## [The problem]
Put every line of the listing below into a Markdown table with two columns, Row and Line. Number the rows in order and skip any blank lines.

===

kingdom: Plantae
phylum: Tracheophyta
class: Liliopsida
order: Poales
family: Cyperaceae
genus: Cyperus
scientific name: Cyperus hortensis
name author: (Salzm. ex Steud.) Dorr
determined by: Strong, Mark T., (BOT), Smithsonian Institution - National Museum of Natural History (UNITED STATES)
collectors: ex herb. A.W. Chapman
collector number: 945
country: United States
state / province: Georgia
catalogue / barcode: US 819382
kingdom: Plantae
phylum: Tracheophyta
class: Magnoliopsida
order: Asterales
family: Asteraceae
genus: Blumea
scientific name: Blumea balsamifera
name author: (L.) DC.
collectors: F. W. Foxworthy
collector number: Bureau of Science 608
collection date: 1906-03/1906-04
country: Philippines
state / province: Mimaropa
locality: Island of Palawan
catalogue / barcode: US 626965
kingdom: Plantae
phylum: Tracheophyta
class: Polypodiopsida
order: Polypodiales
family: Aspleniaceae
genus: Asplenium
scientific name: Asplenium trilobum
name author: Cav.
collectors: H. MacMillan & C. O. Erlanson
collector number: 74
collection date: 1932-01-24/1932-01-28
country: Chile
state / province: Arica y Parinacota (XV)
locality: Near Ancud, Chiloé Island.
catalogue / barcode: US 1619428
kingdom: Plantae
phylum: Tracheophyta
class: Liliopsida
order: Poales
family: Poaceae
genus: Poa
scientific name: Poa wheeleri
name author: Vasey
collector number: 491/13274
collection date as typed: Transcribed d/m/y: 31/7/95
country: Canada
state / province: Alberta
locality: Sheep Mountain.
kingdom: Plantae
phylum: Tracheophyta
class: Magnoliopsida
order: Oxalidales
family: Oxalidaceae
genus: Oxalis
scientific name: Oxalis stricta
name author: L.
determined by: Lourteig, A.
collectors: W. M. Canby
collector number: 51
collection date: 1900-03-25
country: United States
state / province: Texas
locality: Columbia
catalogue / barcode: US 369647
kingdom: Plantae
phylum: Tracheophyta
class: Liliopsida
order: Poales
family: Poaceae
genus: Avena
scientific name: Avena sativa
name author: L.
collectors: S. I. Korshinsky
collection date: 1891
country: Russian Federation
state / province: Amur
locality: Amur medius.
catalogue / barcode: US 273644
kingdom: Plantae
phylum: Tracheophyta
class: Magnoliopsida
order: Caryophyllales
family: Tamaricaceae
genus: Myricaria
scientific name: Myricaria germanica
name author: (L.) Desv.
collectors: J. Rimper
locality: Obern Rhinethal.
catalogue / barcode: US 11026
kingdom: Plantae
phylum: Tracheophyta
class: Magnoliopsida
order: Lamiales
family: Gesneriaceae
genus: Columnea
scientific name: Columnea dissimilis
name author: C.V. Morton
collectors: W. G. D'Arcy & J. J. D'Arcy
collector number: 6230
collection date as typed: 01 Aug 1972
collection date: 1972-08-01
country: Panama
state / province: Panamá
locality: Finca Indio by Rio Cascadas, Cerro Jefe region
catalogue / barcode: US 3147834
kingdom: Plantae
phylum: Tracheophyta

===

## [Solution below]
| Row | Line |
|---|---|
| 1 | kingdom: Plantae |
| 2 | phylum: Tracheophyta |
| 3 | class: Liliopsida |
| 4 | order: Poales |
| 5 | family: Cyperaceae |
| 6 | genus: Cyperus |
| 7 | scientific name: Cyperus hortensis |
| 8 | name author: (Salzm. ex Steud.) Dorr |
| 9 | determined by: Strong, Mark T., (BOT), Smithsonian Institution - National Museum of Natural History (UNITED STATES) |
| 10 | collectors: ex herb. A.W. Chapman |
| 11 | collector number: 945 |
| 12 | country: United States |
| 13 | state / province: Georgia |
| 14 | catalogue / barcode: US 819382 |
| 15 | kingdom: Plantae |
| 16 | phylum: Tracheophyta |
| 17 | class: Magnoliopsida |
| 18 | order: Asterales |
| 19 | family: Asteraceae |
| 20 | genus: Blumea |
| 21 | scientific name: Blumea balsamifera |
| 22 | name author: (L.) DC. |
| 23 | collectors: F. W. Foxworthy |
| 24 | collector number: Bureau of Science 608 |
| 25 | collection date: 1906-03/1906-04 |
| 26 | country: Philippines |
| 27 | state / province: Mimaropa |
| 28 | locality: Island of Palawan |
| 29 | catalogue / barcode: US 626965 |
| 30 | kingdom: Plantae |
| 31 | phylum: Tracheophyta |
| 32 | class: Polypodiopsida |
| 33 | order: Polypodiales |
| 34 | family: Aspleniaceae |
| 35 | genus: Asplenium |
| 36 | scientific name: Asplenium trilobum |
| 37 | name author: Cav. |
| 38 | collectors: H. MacMillan & C. O. Erlanson |
| 39 | collector number: 74 |
| 40 | collection date: 1932-01-24/1932-01-28 |
| 41 | country: Chile |
| 42 | state / province: Arica y Parinacota (XV) |
| 43 | locality: Near Ancud, Chiloé Island. |
| 44 | catalogue / barcode: US 1619428 |
| 45 | kingdom: Plantae |
| 46 | phylum: Tracheophyta |
| 47 | class: Liliopsida |
| 48 | order: Poales |
| 49 | family: Poaceae |
| 50 | genus: Poa |
| 51 | scientific name: Poa wheeleri |
| 52 | name author: Vasey |
| 53 | collector number: 491/13274 |
| 54 | collection date as typed: Transcribed d/m/y: 31/7/95 |
| 55 | country: Canada |
| 56 | state / province: Alberta |
| 57 | locality: Sheep Mountain. |
| 58 | kingdom: Plantae |
| 59 | phylum: Tracheophyta |
| 60 | class: Magnoliopsida |
| 61 | order: Oxalidales |
| 62 | family: Oxalidaceae |
| 63 | genus: Oxalis |
| 64 | scientific name: Oxalis stricta |
| 65 | name author: L. |
| 66 | determined by: Lourteig, A. |
| 67 | collectors: W. M. Canby |
| 68 | collector number: 51 |
| 69 | collection date: 1900-03-25 |
| 70 | country: United States |
| 71 | state / province: Texas |
| 72 | locality: Columbia |
| 73 | catalogue / barcode: US 369647 |
| 74 | kingdom: Plantae |
| 75 | phylum: Tracheophyta |
| 76 | class: Liliopsida |
| 77 | order: Poales |
| 78 | family: Poaceae |
| 79 | genus: Avena |
| 80 | scientific name: Avena sativa |
| 81 | name author: L. |
| 82 | collectors: S. I. Korshinsky |
| 83 | collection date: 1891 |
| 84 | country: Russian Federation |
| 85 | state / province: Amur |
| 86 | locality: Amur medius. |
| 87 | catalogue / barcode: US 273644 |
| 88 | kingdom: Plantae |
| 89 | phylum: Tracheophyta |
| 90 | class: Magnoliopsida |
| 91 | order: Caryophyllales |
| 92 | family: Tamaricaceae |
| 93 | genus: Myricaria |
| 94 | scientific name: Myricaria germanica |
| 95 | name author: (L.) Desv. |
| 96 | collectors: J. Rimper |
| 97 | locality: Obern Rhinethal. |
| 98 | catalogue / barcode: US 11026 |
| 99 | kingdom: Plantae |
| 100 | phylum: Tracheophyta |
| 101 | class: Magnoliopsida |
| 102 | order: Lamiales |
| 103 | family: Gesneriaceae |
| 104 | genus: Columnea |
| 105 | scientific name: Columnea dissimilis |
| 106 | name author: C.V. Morton |
| 107 | collectors: W. G. D'Arcy & J. J. D'Arcy |
| 108 | collector number: 6230 |
| 109 | collection date as typed: 01 Aug 1972 |
| 110 | collection date: 1972-08-01 |
| 111 | country: Panama |
| 112 | state / province: Panamá |
| 113 | locality: Finca Indio by Rio Cascadas, Cerro Jefe region |
| 114 | catalogue / barcode: US 3147834 |
| 115 | kingdom: Plantae |
| 116 | phylum: Tracheophyta |